>>

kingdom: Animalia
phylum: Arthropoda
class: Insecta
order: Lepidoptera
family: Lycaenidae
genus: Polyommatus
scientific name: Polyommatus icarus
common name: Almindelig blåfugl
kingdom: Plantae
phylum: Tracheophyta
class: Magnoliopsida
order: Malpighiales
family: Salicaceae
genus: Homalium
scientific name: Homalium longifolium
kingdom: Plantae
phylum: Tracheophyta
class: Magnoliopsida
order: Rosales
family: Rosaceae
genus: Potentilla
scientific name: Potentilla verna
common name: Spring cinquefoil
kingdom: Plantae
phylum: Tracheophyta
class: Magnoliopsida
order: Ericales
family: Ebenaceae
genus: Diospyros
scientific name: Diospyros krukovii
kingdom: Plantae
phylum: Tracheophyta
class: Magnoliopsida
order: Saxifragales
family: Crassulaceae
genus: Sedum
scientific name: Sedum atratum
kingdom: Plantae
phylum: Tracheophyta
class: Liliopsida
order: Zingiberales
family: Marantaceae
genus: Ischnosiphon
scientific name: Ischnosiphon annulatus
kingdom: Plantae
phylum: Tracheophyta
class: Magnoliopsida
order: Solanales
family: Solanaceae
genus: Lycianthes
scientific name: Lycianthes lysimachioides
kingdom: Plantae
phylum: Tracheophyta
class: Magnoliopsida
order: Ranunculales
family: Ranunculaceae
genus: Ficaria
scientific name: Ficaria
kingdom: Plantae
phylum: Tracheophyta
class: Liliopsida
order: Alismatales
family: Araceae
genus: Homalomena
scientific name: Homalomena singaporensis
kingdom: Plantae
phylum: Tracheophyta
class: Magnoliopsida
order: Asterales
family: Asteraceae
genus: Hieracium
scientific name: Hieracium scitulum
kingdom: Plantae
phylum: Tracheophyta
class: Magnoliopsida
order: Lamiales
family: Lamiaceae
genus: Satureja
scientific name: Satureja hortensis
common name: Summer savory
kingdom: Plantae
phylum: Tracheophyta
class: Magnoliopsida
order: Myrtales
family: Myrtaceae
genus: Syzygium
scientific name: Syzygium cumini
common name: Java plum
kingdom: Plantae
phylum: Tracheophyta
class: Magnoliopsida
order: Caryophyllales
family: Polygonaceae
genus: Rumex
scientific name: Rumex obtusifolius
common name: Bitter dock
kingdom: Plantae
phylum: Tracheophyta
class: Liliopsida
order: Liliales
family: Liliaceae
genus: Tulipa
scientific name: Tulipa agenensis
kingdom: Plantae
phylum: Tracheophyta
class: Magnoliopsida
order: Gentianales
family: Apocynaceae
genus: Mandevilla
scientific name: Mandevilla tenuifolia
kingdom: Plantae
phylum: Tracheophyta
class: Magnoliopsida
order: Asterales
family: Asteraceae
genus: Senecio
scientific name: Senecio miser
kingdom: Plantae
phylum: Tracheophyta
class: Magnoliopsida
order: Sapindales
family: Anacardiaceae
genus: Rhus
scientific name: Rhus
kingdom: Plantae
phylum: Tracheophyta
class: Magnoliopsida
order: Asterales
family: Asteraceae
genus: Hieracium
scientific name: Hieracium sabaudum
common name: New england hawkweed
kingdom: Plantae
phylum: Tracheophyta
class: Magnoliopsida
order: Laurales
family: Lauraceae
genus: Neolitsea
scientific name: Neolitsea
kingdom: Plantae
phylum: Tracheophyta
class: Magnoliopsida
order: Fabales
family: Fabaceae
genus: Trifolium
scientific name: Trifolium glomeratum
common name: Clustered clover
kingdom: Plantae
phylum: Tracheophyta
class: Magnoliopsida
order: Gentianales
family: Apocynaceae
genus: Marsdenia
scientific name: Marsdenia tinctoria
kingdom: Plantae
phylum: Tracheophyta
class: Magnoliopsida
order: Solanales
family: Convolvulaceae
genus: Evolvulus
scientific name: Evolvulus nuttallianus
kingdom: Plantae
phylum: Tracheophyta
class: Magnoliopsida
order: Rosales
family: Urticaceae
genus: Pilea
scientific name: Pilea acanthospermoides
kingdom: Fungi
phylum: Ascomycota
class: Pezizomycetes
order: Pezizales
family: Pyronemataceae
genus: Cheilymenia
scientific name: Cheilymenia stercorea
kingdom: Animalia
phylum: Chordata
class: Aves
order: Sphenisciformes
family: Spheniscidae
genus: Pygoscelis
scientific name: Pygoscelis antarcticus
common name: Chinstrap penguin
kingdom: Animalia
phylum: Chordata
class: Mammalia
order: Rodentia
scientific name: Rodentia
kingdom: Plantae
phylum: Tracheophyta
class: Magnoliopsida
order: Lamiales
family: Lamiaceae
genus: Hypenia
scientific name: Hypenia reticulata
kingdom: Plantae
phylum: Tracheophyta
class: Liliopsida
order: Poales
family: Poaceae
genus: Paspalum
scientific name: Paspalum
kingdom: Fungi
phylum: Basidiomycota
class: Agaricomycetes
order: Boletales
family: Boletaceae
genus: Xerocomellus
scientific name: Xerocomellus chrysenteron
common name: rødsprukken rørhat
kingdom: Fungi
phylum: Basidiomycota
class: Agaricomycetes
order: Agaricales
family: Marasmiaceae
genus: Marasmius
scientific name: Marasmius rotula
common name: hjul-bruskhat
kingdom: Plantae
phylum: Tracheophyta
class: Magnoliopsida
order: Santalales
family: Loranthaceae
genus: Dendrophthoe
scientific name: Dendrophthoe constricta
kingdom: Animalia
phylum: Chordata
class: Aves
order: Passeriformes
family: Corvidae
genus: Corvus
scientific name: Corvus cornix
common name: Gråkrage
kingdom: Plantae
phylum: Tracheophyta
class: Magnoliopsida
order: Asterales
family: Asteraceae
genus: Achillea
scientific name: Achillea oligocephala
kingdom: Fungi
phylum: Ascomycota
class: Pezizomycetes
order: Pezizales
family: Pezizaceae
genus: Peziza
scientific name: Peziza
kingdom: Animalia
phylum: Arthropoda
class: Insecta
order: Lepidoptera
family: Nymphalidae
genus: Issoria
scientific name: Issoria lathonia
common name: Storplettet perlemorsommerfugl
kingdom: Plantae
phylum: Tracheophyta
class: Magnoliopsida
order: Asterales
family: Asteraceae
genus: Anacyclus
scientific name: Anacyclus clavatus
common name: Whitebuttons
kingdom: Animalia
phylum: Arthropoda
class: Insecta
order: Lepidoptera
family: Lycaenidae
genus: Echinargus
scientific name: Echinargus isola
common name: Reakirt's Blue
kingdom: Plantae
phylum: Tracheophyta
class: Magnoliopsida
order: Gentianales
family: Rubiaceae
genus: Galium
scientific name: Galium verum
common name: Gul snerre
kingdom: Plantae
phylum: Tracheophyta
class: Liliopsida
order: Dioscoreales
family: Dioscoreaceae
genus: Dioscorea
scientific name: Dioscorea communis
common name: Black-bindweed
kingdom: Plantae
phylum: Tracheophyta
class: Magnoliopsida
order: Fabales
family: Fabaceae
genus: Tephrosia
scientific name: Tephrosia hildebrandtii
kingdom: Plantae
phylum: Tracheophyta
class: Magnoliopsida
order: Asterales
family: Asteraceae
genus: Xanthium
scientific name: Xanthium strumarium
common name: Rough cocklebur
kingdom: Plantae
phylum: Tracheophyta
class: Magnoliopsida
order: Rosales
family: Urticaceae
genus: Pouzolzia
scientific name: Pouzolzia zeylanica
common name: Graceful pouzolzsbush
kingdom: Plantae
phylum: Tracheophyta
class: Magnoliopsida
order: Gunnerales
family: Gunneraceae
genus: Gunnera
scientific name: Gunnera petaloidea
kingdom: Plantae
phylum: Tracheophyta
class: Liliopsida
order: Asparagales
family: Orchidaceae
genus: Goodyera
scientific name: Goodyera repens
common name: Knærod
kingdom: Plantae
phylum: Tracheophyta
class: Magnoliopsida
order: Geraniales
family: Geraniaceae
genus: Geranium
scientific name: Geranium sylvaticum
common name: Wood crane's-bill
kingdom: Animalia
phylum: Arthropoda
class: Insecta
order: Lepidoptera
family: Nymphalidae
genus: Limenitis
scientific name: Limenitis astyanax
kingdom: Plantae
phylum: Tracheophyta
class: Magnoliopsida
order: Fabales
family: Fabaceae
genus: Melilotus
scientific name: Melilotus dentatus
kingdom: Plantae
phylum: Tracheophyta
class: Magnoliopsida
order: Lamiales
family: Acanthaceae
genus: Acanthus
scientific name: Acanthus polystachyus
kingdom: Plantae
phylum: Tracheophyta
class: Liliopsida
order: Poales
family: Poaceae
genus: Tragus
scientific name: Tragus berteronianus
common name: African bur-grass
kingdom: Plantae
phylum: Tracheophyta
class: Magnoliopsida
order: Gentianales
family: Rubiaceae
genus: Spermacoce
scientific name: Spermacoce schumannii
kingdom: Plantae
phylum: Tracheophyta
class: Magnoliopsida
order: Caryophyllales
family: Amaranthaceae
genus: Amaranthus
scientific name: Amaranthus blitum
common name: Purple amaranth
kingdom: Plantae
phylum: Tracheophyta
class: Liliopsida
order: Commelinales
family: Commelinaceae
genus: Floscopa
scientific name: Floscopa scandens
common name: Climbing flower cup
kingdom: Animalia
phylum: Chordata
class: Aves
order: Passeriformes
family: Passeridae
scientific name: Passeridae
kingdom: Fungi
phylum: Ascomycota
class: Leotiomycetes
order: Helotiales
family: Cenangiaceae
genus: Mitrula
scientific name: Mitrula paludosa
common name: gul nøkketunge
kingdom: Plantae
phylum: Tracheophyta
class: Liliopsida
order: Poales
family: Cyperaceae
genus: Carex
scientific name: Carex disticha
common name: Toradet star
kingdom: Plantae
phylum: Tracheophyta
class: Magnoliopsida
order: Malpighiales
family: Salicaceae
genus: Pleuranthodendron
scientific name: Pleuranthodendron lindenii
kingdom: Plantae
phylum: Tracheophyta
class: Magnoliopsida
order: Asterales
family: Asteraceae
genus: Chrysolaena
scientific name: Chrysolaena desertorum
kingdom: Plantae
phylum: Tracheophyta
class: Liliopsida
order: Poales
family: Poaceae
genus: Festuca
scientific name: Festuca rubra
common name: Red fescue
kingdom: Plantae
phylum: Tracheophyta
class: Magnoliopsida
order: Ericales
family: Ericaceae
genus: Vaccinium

<<

▶ [The exercise] Convert everything in the data above, from the first line down to and including the line containing "scientific name: Potentilla verna", into a JSON list of strings with one string per line and no blank lines.

▶ [Reply]
[
  "kingdom: Animalia",
  "phylum: Arthropoda",
  "class: Insecta",
  "order: Lepidoptera",
  "family: Lycaenidae",
  "genus: Polyommatus",
  "scientific name: Polyommatus icarus",
  "common name: Almindelig blåfugl",
  "kingdom: Plantae",
  "phylum: Tracheophyta",
  "class: Magnoliopsida",
  "order: Malpighiales",
  "family: Salicaceae",
  "genus: Homalium",
  "scientific name: Homalium longifolium",
  "kingdom: Plantae",
  "phylum: Tracheophyta",
  "class: Magnoliopsida",
  "order: Rosales",
  "family: Rosaceae",
  "genus: Potentilla",
  "scientific name: Potentilla verna"
]